┌────────

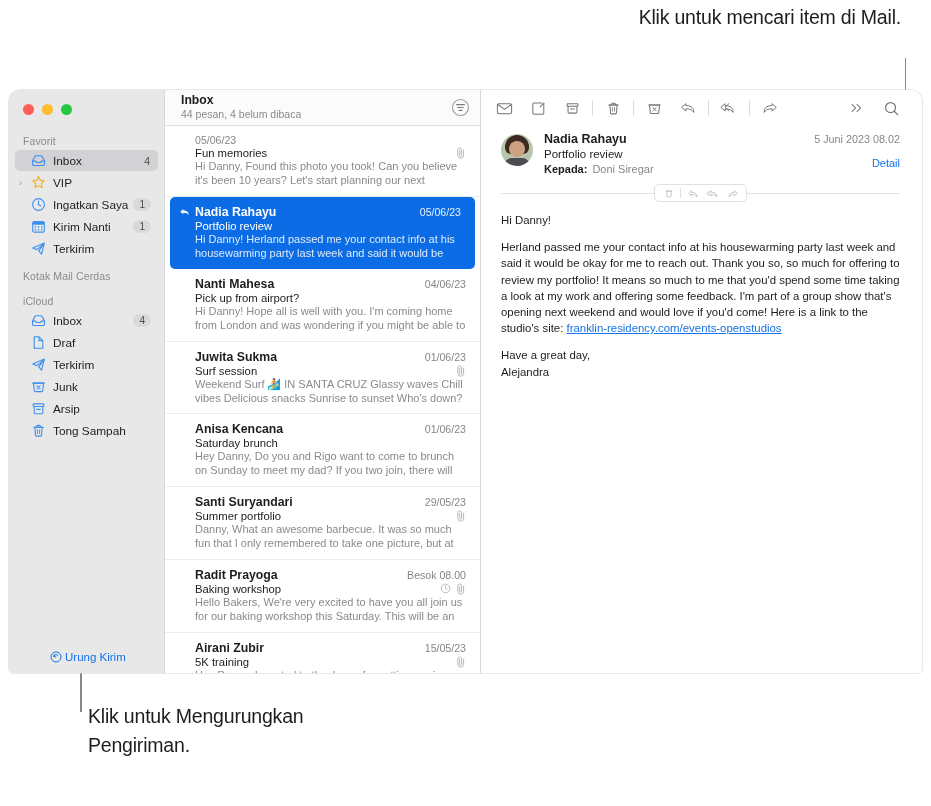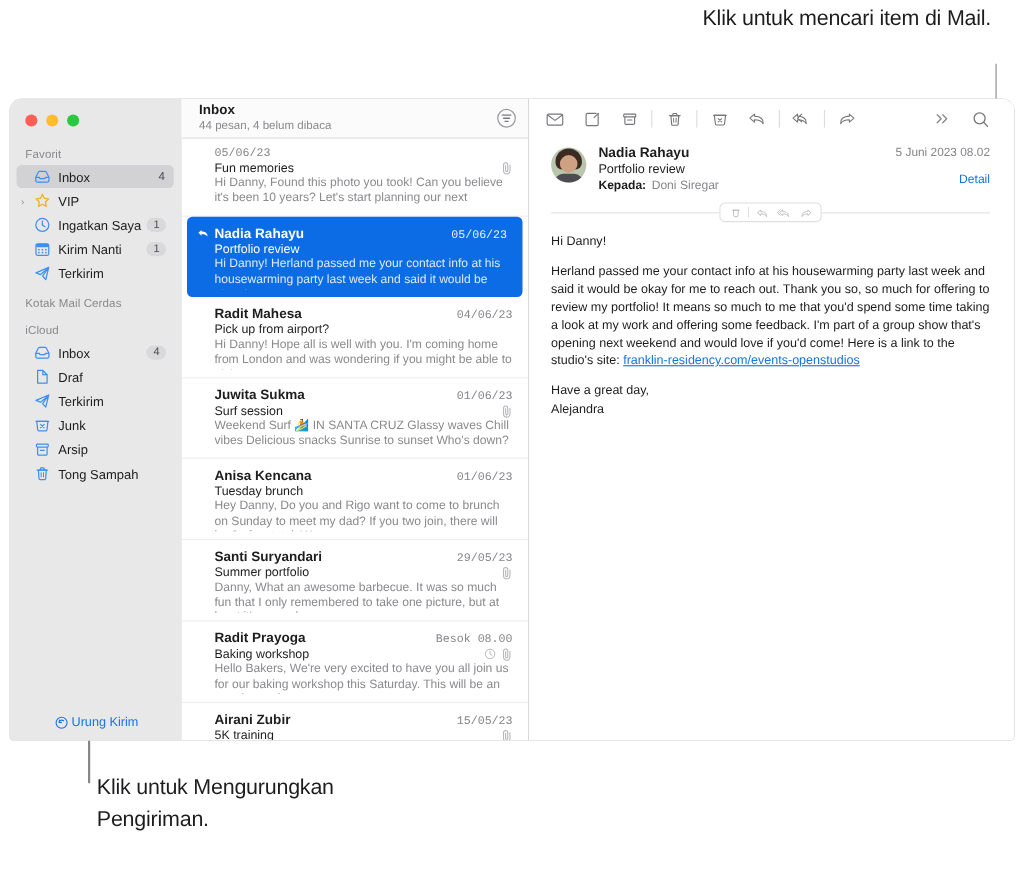--- a/index.html
+++ b/index.html
@@ -145,21 +145,21 @@
     border-radius: 5px;
     margin: 0 5px;
     padding-left: 25px;
     border-bottom: none;
   }
   .row-top { display: flex; align-items: baseline; }
   .row-from {
     font-size: 12.3px; font-weight: bold; color: #1d1d1f;
     flex: 1; white-space: nowrap; overflow: hidden;
   }
-  .row-date { font-size: 10.6px; color: #86868b; white-space: nowrap; font-family: Liberation Mono, monospace; }
+  .row-date { font-size: 10.6px; color: #86868b; white-space: nowrap; }
   .row-subj {
     font-size: 11.3px; color: #1d1d1f;
     margin-top: 1px;
     display: flex; align-items: center;
   }
   .row-subj .sx { flex: 1; white-space: nowrap; overflow: hidden; }
   .row-prev {
     font-size: 11px; color: #8a8a8e;
     margin-top: 1px;
     line-height: 1.26;
@@ -454,21 +454,21 @@
               <span class="row-from">Nadia Rahayu</span>
               <span class="row-date">05/06/23</span>
             </div>
             <div class="row-subj">
               <span class="sx">Portfolio review</span>
             </div>
             <div class="row-prev">Hi Danny! Herland passed me your contact info at his housewarming party last week and said it would be okay for m…</div>
           </div>
           <div class="row">
             <div class="row-top">
-              <span class="row-from">Radit Mahesa</span>
+              <span class="row-from">Nanti Mahesa</span>
               <span class="row-date">04/06/23</span>
             </div>
             <div class="row-subj">
               <span class="sx">Pick up from airport?</span>
             </div>
             <div class="row-prev">Hi Danny! Hope all is well with you. I'm coming home from London and was wondering if you might be able to pick me up…</div>
           </div>
           <div class="row">
             <div class="row-top">
               <span class="row-from">Juwita Sukma</span>
@@ -483,21 +483,21 @@
               </span>
             </div>
             <div class="row-prev">Weekend Surf 🏄 IN SANTA CRUZ Glassy waves Chill vibes Delicious snacks Sunrise to sunset Who's down?</div>
           </div>
           <div class="row">
             <div class="row-top">
               <span class="row-from">Anisa Kencana</span>
               <span class="row-date">01/06/23</span>
             </div>
             <div class="row-subj">
-              <span class="sx">Tuesday brunch</span>
+              <span class="sx">Saturday brunch</span>
             </div>
             <div class="row-prev">Hey Danny, Do you and Rigo want to come to brunch on Sunday to meet my dad? If you two join, there will be 6 of us total. Wou…</div>
           </div>
           <div class="row">
             <div class="row-top">
               <span class="row-from">Santi Suryandari</span>
               <span class="row-date">29/05/23</span>
             </div>
             <div class="row-subj">
               <span class="sx">Summer portfolio</span>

└────────

Prompt:
Scan the records above for the word "size". Show each line in which it appears.

Response:
     font-size: 12.3px; font-weight: bold; color: #1d1d1f;
-  .row-date { font-size: 10.6px; color: #86868b; white-space: nowrap; font-family: Liberation Mono, monospace; }
+  .row-date { font-size: 10.6px; color: #86868b; white-space: nowrap; }
     font-size: 11.3px; color: #1d1d1f;
     font-size: 11px; color: #8a8a8e;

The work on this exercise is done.